__PROBLEM SET__:
A: Answer these three questions about the Tomcat load-balancing excerpt, one per line, marking each answer (i), (ii) or (iii):
(i) What must the name associated with each node match?
(ii) Which users does the "ALL" entry in the server map affect?
(iii) Which Tomcat version is the first to ship with a webapp named balancer?
B: Rewrite everything in the Tomcat load-balancing excerpt from "This means each" down to "each node's server.xml.", with "jvmRoute" replaced by "jvmName".
C: Do these statements agree with the Tomcat load-balancing excerpt? Answer yes or no for each one, marked (i), (ii) and (iii), and quote the words of the excerpt that decide it.
(i) The balancer webapp was designed as a replacement for load-balancing mechanisms in high-traffic environments.
(ii) The rewrite rules govern users who have a cookie.
(iii) The balancer webapp is written in pure Java.

*** DOCUMENT EXCERPT

This means each worker is associated with a specific server and port. The name associated with each node must match the one used for the jvmRoute attribute specified on the Engine element of each node's server.xml.

In httpd.conf:

RewriteMap SERVERS rnd:/usr/local/httpd/conf/servers.conf

<Location /webapp>
    RewriteEngine On

    RewriteCond "%{HTTP_COOKIE}"                  "(^|;\s*)jsessionid=\w*\.(\w+)($|;)"
    RewriteRule "(.*)"                            "http://${SERVERS:%2}%{REQUEST_URI}"  [P,L]
    RewriteRule "^.*;jsessionid=\w*\.(\w+)($|;)"  "http://${SERVERS:$1}%{REQUEST_URI}"  [P,L]
    RewriteRule "(.*)"                            "http://${SERVERS:ALL}%{REQUEST_URI}" [P,L]
</Location>

The first entry means that we want to load the server map which we created. The "ALL" entry in the server map will affect those users who do not yet have a session ID. Meaning the session cookie which Tomcat creates will have the LBx id in it, the other entries will govern which host we're directed to.

The rewrite rules govern those users with a cookie. Apache will rewrite the URL and point you to one of the instances of Tomcat. This is vodoo but it should work.

Using the balancer webapp
Overview

Tomcat 5.0.15 and later ships with a webapp named balancer. This is a simple implemention of a rules-based load balancer. It was not designed as a replacement for other load-balancing mechanisms used for high traffic environments. Rather, it is a simple, pure Java, easily extensible, and fast way to direct traffic among multiple servers.

******
*** STORED DATA

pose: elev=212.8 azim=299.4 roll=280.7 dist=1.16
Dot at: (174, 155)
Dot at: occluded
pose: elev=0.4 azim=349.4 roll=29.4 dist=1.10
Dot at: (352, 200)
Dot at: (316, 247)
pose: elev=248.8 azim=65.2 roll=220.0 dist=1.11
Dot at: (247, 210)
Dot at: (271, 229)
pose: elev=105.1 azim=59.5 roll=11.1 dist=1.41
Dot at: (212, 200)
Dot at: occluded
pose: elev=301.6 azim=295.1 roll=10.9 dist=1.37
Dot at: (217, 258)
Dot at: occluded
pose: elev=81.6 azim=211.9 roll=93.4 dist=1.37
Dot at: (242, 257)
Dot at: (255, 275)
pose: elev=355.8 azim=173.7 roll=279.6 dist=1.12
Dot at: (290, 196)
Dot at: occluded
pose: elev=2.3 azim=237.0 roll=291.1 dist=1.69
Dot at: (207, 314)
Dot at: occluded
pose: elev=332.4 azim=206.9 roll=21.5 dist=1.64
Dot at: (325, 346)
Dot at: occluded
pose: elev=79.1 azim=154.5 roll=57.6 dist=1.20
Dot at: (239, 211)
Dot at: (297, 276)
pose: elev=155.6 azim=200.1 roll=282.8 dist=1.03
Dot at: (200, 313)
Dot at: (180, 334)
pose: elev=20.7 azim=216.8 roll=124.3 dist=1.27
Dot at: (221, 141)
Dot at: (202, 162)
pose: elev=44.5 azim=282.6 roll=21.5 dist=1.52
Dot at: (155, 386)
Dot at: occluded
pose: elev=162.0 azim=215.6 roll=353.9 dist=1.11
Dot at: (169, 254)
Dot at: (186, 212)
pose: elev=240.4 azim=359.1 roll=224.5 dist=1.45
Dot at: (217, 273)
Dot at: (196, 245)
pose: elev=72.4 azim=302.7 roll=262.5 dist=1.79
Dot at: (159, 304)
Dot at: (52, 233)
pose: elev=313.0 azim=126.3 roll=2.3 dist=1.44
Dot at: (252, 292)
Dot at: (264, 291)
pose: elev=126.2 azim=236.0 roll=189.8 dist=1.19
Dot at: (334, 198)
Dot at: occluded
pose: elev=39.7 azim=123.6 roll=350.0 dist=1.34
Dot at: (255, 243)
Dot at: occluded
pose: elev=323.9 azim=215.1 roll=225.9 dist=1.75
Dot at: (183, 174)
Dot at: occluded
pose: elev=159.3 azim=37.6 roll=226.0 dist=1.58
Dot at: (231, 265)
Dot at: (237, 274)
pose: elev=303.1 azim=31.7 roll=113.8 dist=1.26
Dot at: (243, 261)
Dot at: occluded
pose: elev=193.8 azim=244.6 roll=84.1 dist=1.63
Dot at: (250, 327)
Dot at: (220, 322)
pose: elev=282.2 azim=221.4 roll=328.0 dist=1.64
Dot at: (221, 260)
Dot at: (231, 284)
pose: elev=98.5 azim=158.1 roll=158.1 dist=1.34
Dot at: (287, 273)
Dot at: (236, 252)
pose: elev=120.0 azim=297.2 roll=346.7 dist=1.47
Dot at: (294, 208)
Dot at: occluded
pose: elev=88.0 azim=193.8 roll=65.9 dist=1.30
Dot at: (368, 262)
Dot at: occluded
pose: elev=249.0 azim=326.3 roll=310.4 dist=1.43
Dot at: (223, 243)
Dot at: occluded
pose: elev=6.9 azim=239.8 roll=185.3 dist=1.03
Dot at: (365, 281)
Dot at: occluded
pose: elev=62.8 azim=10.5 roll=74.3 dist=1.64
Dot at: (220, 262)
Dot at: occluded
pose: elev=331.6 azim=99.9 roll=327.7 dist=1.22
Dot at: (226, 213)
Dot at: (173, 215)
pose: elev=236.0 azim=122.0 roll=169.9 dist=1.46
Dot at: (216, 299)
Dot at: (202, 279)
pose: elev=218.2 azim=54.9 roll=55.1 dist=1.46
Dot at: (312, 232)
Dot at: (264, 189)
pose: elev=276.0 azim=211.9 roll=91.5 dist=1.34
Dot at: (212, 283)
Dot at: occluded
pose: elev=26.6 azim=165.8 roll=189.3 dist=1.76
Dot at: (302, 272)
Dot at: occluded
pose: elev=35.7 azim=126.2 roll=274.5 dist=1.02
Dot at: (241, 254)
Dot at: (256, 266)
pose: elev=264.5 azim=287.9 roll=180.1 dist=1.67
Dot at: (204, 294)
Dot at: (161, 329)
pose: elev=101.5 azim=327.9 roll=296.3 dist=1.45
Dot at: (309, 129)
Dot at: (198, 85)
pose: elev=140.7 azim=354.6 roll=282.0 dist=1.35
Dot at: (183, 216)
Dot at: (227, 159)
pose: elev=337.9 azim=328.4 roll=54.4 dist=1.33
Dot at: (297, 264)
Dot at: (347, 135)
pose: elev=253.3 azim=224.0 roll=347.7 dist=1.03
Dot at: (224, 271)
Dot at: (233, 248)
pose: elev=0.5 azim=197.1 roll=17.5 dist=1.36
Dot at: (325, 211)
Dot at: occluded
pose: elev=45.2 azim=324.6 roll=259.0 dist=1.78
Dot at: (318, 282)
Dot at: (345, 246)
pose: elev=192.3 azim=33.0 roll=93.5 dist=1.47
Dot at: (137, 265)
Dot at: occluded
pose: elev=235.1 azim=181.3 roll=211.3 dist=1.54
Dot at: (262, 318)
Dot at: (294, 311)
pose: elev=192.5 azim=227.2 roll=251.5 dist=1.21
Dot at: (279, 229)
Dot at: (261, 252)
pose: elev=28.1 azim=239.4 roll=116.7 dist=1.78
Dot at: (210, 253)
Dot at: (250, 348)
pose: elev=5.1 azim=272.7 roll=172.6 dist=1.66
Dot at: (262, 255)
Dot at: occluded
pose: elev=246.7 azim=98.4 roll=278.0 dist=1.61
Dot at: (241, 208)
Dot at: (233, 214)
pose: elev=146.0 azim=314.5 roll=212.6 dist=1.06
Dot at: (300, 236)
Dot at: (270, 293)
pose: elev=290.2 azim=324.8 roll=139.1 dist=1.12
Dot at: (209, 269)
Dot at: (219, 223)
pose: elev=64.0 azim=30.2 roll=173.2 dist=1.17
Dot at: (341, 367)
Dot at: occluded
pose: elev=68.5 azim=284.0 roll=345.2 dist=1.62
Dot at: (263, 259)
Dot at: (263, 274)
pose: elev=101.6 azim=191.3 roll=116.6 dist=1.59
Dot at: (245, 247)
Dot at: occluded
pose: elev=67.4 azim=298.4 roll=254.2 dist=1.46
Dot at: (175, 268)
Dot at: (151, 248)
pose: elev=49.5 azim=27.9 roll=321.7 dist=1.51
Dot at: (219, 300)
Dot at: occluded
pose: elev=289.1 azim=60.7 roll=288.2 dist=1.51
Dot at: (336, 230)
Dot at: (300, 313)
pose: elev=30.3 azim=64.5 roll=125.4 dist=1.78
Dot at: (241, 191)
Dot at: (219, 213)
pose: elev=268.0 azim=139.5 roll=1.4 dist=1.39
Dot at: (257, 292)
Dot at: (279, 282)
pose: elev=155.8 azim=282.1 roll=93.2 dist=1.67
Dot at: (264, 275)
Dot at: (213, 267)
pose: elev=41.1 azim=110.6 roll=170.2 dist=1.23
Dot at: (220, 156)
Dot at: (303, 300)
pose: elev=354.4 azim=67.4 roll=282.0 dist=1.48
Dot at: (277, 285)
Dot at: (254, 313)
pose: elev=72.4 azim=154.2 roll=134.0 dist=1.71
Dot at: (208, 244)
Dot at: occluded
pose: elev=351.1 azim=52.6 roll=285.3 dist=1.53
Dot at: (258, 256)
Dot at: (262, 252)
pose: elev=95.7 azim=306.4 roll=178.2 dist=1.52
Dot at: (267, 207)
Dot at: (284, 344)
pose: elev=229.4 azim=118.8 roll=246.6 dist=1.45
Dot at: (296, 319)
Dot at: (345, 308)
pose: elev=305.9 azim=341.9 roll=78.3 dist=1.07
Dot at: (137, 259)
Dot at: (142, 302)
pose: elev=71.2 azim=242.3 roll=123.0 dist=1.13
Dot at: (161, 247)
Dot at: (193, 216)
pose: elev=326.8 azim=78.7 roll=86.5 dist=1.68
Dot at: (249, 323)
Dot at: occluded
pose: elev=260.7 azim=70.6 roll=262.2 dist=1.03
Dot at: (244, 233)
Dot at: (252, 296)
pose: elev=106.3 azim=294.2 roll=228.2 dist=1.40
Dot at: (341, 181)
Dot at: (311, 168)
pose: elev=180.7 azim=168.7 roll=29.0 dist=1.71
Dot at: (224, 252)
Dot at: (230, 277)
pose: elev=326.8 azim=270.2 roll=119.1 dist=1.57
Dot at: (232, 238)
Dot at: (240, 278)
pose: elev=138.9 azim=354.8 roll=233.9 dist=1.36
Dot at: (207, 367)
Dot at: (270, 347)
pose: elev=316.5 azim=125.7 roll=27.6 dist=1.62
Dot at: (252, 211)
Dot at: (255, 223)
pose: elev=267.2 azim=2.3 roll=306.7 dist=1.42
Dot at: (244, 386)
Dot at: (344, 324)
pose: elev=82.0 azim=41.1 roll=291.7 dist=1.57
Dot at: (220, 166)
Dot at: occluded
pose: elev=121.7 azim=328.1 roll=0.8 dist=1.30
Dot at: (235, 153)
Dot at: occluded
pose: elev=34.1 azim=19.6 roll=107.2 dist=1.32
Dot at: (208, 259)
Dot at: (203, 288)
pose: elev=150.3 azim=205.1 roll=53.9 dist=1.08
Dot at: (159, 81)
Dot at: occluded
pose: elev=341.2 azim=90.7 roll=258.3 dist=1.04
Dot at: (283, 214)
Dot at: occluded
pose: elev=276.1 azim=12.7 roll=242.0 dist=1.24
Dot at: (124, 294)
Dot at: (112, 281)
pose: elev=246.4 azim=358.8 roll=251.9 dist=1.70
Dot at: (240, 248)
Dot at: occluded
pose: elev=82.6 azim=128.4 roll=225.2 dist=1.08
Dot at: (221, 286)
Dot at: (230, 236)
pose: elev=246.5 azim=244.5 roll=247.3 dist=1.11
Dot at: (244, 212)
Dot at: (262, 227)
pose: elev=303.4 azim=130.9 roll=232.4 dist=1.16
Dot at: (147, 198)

******

__TASK-BY-TASK RESULTS__:
A:
(i) The name used for the jvmRoute attribute specified on the Engine element of each node's server.xml.
(ii) Users who do not yet have a session ID.
(iii) Tomcat 5.0.15.

B:
This means each worker is associated with a specific server and port. The name associated with each node must match the one used for the jvmName attribute specified on the Engine element of each node's server.xml.

C:
(i) No: "It was not designed as a replacement for other load-balancing mechanisms used for high traffic environments."
(ii) Yes: "The rewrite rules govern those users with a cookie."
(iii) Yes: "it is a simple, pure Java, easily extensible, and fast way to direct traffic among multiple servers."